Tarefas a fazer ->
A – Responda com base no texto sobre o aborto no Brasil:
(i) Segundo o texto, o que os altos índices de mortalidade materna e os gastos do Sistema Único de Saúde apontam?
(ii) Quantas pessoas foram entrevistadas na pesquisa divulgada pelo Ibope?
(iii) Que porcentagem dos respondentes afirmou que o aborto deveria ser proibido em qualquer situação?
B – Redigite o trecho do texto sobre o aborto no Brasil, começando em "Para qualquer outra" e seguindo até "para o país.".
C – Escreva o que vem depois da última frase do texto sobre o aborto no Brasil.

Trecho para leitura ->
....................

Para qualquer outra circunstância o aborto é considerado crime. No entanto, existem indicativos de que essa é uma prática amplamente realizada no país, muito embora as mulheres atendidas na rede pública de saúde, dificilmente sejam denunciadas pelos profissionais que as assistem. Os altos índices de mortalidade materna vinculada a abortos voluntários, realizados muitas vezes em situações precárias e os gastos significativos que o Sistema Único de Saúde tem assumido para assistir mulheres com sérios agravos à saúde decorrentes de sua realização, apontam que o aborto é um grave problema de saúde pública para o país.

Apesar disso, a sociedade brasileira avança a passos lentos nessa discussão. Em recente pesquisa divulgada pelo Ibope, objetivando mapear a concepção das pessoas sobre o aborto, 58% dos 2000 entrevistados responderam que não tem acompanhado o recente debate relativo ao tema. As principais circunstâncias mencionadas para a sua realização foram: malformações fetais sem chance de vida (62%); risco à saúde da mulher (53%); falta de condições financeiras para criar a criança (37%); e falta de condições psicológicas ou físicas para seguir com a gravidez (31%). No entanto, 53% dos respondentes consideram que a lei do aborto deveria continuar como está e 34% afirmaram que o aborto deveria ser proibido em qualquer situação.

....................

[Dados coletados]
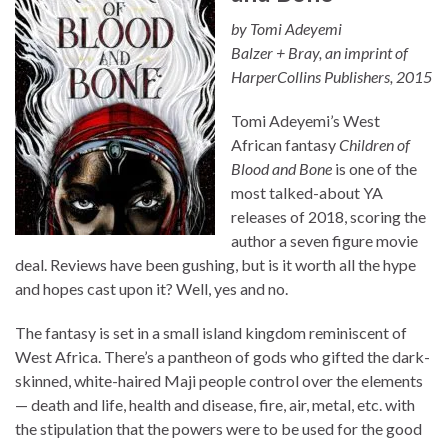
by Tomi Adeyemi
Balzer + Bray, an imprint of
HarperCollins Publishers, 2015
Tomi Adeyemi’s West
African fantasy
Children of
Blood and Bone
is one of the
most talked-about YA
releases of 2018, scoring the
author a seven figure movie
deal. Reviews have been gushing, but is it worth all the hype
and hopes cast upon it? Well, yes and no.
The fantasy is set in a small island kingdom reminiscent of
West Africa. There’s a pantheon of gods who gifted the dark-
skinned, white-haired Maji people control over the elements
— death and life, health and disease, fire, air, metal, etc. with
the stipulation that the powers were to be used for the good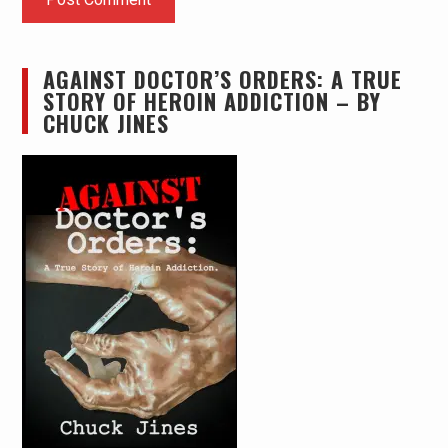
AGAINST DOCTOR’S ORDERS: A TRUE
STORY OF HEROIN ADDICTION – BY
CHUCK JINES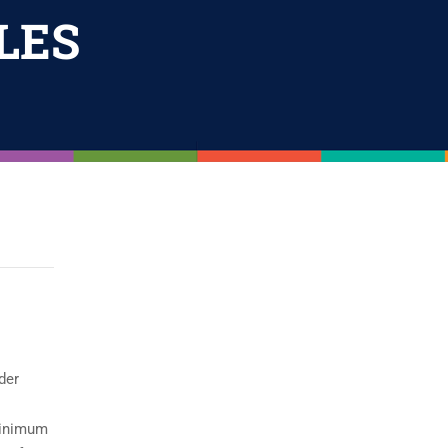
LES
der
 minimum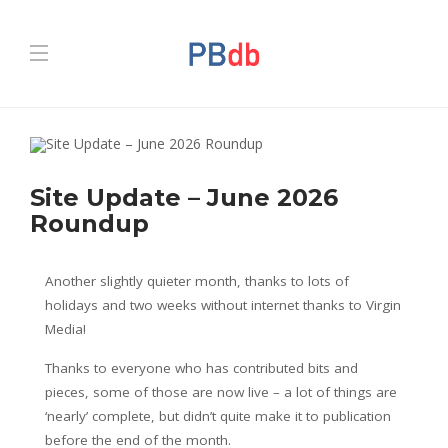
Site Update – June 2026
Roundup
Another slightly quieter month, thanks to lots of
holidays and two weeks without internet thanks to Virgin
Media!
Thanks to everyone who has contributed bits and
pieces, some of those are now live – a lot of things are
‘nearly’ complete, but didn’t quite make it to publication
before the end of the month.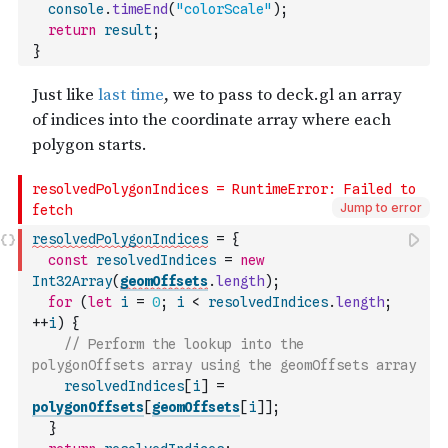
console
.
timeEnd
(
"colorScale"
)
;
return
result
;
}
Jump to error
resolvedPolygonIndices
=
{
const
resolvedIndices
=
new
Int32Array
(
geomOffsets
.
length
)
;
for
(
let
i
=
0
;
i
<
resolvedIndices
.
length
;
++
i
)
{
// Perform the lookup into the 
polygonOffsets array using the geomOffsets array
resolvedIndices
[
i
]
=
polygonOffsets
[
geomOffsets
[
i
]
]
;
}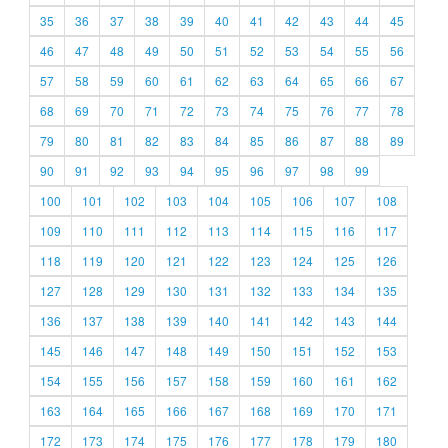
35
36
37
38
39
40
41
42
43
44
45
46
47
48
49
50
51
52
53
54
55
56
57
58
59
60
61
62
63
64
65
66
67
68
69
70
71
72
73
74
75
76
77
78
79
80
81
82
83
84
85
86
87
88
89
90
91
92
93
94
95
96
97
98
99
100
101
102
103
104
105
106
107
108
109
110
111
112
113
114
115
116
117
118
119
120
121
122
123
124
125
126
127
128
129
130
131
132
133
134
135
136
137
138
139
140
141
142
143
144
145
146
147
148
149
150
151
152
153
154
155
156
157
158
159
160
161
162
163
164
165
166
167
168
169
170
171
172
173
174
175
176
177
178
179
180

....................

Respostas ->
A –
(i) Que o aborto é um grave problema de saúde pública para o país.
(ii) 2000 pessoas.
(iii) 34%.

B –
Para qualquer outra circunstância o aborto é considerado crime. No entanto, existem indicativos de que essa é uma prática amplamente realizada no país, muito embora as mulheres atendidas na rede pública de saúde, dificilmente sejam denunciadas pelos profissionais que as assistem. Os altos índices de mortalidade materna vinculada a abortos voluntários, realizados muitas vezes em situações precárias e os gastos significativos que o Sistema Único de Saúde tem assumido para assistir mulheres com sérios agravos à saúde decorrentes de sua realização, apontam que o aborto é um grave problema de saúde pública para o país.

C –
Existe, portanto, nesse contexto, um descompasso entre o que as pessoas verbalizam sobre o assunto e as posturas adotadas pelas mesmas. Isso acontece justamente porque grande parte dos argumentos utilizados para defender a não realização do aborto está impregnada por concepções religiosas dogmáticas e estritas. Uma postura que se reflete, inclusive, nas possibilidades previstas em lei. E embora o Estado tenha regulamentado a atenção às mulheres nesses casos – por meio de normas técnicas elaboradas pelo Ministério da Saúde e da criação de Serviços de Aborto Legal em serviços públicos de saúde – a situação está longe de ser solucionada.

A estrutura desses serviços requer a incorporação de profissionais que possam ultrapassar limites e concepções pessoais para propiciar atenção qualificada, o mais isenta possível de preconceitos. Nem sempre tem sido fácil compor a equipe de trabalho. No entanto, existe um grupo de enfermeiros, médicos, assistentes sociais, psicólogos, entre outros, que conseguiram ampliar seus horizontes. Ao se colocarem no lugar do “outro”, buscam respeitar a decisão tomada pelas mulheres, pois em qualquer do três casos mencionados, a disposição de optar pela interrupção da gravidez envolve questões relativas ao bem-estar físico, psíquico, afetivo e social dessas mulheres. Ao acatar a sua decisão contribuem para resgatar a autonomia, dignidade e integridade dessas pessoas.

Vale salientar, o importante papel que os enfermeiros desempenham nesse cenário. Pelas características da profissão e por ser um profissional que acompanha e está envolvido em todo o processo de atenção à saúde, torna-se capaz de prover o acolhimento e cuidado que as mulheres necessitam. Desde o primeiro contato, o cuidado dispensado deverá contribuir para libertar essas pessoas da dor, sofrimento e culpa a que estão submetidas. Frente a essa responsabilidade concreta, os enfermeiros têm aceitado o desafio de enfocar essa questão sob a ótica de quem gesta e se depara com o conflito. É uma tentativa de contribuir para minimizar as marcas que se imprimem na vida dessas mulheres.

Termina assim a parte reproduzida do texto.